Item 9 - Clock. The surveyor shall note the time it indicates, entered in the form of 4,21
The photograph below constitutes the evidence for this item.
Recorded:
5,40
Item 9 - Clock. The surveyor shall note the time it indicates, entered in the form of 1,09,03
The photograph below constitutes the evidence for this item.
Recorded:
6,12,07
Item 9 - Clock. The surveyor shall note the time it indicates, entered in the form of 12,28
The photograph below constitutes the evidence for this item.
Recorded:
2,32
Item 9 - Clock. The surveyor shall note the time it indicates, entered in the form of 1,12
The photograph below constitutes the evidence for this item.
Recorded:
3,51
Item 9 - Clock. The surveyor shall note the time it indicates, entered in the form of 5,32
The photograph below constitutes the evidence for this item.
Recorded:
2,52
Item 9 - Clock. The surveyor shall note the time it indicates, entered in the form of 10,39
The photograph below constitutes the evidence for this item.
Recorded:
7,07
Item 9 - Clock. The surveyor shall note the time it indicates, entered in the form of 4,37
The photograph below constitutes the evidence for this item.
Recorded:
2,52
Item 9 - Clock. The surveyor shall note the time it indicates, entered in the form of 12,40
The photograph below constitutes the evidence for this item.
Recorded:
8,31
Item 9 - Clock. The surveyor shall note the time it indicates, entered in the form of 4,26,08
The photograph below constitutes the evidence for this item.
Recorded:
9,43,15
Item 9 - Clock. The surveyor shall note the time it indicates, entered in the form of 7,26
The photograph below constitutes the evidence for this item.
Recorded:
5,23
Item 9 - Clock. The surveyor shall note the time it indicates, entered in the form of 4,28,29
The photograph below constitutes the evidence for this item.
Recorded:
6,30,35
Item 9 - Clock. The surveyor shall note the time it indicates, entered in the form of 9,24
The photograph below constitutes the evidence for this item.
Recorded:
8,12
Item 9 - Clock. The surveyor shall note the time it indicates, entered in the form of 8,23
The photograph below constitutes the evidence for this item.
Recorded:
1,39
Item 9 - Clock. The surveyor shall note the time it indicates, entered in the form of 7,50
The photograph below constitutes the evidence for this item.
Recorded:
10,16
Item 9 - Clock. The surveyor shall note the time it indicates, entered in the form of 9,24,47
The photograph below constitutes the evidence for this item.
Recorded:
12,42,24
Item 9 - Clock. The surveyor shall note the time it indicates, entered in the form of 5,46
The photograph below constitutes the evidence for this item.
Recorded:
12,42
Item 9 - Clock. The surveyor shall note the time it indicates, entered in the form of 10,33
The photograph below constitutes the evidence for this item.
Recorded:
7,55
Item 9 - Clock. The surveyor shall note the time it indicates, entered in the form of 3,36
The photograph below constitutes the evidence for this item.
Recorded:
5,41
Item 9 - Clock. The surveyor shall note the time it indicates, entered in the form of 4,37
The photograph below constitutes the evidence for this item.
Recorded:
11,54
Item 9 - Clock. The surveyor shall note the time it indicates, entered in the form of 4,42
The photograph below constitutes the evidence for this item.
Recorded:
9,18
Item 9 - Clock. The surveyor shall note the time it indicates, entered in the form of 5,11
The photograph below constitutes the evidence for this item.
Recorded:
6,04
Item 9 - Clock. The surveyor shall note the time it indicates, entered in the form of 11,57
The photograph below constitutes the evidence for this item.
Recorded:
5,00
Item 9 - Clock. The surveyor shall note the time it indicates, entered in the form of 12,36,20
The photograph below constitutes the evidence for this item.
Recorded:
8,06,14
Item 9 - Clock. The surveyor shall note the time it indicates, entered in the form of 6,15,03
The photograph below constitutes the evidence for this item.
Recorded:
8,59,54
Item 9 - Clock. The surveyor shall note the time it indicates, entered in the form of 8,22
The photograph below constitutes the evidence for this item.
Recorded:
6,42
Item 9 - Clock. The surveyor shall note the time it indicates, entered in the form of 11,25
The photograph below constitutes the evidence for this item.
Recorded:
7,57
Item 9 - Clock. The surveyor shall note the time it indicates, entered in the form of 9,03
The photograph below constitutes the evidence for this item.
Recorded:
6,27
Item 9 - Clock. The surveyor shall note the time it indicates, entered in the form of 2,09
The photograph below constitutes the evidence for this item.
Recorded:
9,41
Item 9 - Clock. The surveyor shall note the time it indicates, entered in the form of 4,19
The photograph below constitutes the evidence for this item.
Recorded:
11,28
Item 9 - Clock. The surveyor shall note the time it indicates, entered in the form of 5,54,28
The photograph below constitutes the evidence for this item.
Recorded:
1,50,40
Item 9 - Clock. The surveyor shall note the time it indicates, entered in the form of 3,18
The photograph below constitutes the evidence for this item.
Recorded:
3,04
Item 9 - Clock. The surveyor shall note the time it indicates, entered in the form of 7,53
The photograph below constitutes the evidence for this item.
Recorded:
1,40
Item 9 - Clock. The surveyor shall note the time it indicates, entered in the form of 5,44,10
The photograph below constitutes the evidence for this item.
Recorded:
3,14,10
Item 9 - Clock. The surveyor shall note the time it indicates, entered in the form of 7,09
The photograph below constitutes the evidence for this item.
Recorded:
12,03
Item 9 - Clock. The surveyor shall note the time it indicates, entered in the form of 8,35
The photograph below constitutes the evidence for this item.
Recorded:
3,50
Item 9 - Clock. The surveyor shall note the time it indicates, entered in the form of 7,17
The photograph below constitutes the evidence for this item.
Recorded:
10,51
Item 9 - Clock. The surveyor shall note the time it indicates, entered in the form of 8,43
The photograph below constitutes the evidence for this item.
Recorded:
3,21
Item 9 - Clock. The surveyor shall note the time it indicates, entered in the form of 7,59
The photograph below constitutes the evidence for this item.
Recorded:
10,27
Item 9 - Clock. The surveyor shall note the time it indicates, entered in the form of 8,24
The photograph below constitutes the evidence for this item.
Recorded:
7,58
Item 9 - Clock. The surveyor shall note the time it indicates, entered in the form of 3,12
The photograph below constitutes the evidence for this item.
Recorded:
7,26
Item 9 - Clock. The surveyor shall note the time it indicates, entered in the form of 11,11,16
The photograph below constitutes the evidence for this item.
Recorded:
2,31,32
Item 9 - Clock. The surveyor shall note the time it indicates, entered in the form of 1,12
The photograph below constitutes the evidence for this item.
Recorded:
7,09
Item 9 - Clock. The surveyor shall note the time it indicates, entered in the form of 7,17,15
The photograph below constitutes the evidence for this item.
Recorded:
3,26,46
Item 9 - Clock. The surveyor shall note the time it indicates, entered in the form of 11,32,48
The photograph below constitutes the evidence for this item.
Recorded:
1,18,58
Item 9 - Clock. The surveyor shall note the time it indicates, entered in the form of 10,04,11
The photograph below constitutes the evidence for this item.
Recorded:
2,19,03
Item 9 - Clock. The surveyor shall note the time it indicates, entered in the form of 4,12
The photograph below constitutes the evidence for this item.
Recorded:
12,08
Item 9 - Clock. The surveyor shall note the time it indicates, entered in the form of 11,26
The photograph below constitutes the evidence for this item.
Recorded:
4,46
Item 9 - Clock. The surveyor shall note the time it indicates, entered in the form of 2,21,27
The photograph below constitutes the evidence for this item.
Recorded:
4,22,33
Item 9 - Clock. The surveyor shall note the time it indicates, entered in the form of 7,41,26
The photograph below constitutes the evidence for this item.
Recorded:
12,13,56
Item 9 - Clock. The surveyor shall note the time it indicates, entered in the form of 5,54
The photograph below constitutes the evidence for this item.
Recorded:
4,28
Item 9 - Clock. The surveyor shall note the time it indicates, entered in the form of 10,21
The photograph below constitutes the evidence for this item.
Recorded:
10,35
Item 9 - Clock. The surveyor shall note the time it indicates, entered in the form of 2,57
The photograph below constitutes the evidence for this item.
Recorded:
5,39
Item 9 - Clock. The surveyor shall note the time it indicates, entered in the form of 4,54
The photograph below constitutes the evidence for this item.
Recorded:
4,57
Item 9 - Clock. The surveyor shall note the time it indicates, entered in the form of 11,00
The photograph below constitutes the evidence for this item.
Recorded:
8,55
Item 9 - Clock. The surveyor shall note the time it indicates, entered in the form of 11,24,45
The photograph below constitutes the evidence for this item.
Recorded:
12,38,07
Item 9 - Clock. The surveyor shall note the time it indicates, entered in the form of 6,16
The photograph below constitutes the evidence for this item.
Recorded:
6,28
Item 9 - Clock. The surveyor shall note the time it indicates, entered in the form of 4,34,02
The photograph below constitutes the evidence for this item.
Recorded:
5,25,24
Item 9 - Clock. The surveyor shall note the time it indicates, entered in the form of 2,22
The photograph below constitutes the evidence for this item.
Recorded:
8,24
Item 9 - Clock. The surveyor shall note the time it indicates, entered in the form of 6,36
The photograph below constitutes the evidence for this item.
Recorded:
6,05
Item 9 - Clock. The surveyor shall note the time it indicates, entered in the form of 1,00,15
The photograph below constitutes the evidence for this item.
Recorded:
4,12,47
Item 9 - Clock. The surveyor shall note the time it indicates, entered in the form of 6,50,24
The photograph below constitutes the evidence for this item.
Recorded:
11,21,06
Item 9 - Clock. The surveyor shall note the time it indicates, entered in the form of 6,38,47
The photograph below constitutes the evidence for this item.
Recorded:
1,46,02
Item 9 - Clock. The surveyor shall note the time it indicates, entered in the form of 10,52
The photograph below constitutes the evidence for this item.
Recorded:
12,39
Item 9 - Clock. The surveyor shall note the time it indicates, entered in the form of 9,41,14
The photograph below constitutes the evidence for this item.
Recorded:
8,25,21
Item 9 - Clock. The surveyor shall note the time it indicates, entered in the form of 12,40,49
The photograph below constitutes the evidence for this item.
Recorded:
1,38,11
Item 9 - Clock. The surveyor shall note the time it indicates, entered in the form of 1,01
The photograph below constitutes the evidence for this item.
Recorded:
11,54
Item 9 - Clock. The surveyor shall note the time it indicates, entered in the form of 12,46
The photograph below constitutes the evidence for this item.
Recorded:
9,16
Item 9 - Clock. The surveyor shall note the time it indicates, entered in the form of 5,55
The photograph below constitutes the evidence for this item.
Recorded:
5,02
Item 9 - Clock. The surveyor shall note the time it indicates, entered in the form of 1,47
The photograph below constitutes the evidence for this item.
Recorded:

***

:: Written request ::
Reproduce word for word the part of the rows that opens with the line containing "form of 6,38,47" and closes with the final line of the rows, including both of those lines.

:: Finished task ::
Item 9 - Clock. The surveyor shall note the time it indicates, entered in the form of 6,38,47
The photograph below constitutes the evidence for this item.
Recorded:
1,46,02
Item 9 - Clock. The surveyor shall note the time it indicates, entered in the form of 10,52
The photograph below constitutes the evidence for this item.
Recorded:
12,39
Item 9 - Clock. The surveyor shall note the time it indicates, entered in the form of 9,41,14
The photograph below constitutes the evidence for this item.
Recorded:
8,25,21
Item 9 - Clock. The surveyor shall note the time it indicates, entered in the form of 12,40,49
The photograph below constitutes the evidence for this item.
Recorded:
1,38,11
Item 9 - Clock. The surveyor shall note the time it indicates, entered in the form of 1,01
The photograph below constitutes the evidence for this item.
Recorded:
11,54
Item 9 - Clock. The surveyor shall note the time it indicates, entered in the form of 12,46
The photograph below constitutes the evidence for this item.
Recorded:
9,16
Item 9 - Clock. The surveyor shall note the time it indicates, entered in the form of 5,55
The photograph below constitutes the evidence for this item.
Recorded:
5,02
Item 9 - Clock. The surveyor shall note the time it indicates, entered in the form of 1,47
The photograph below constitutes the evidence for this item.
Recorded:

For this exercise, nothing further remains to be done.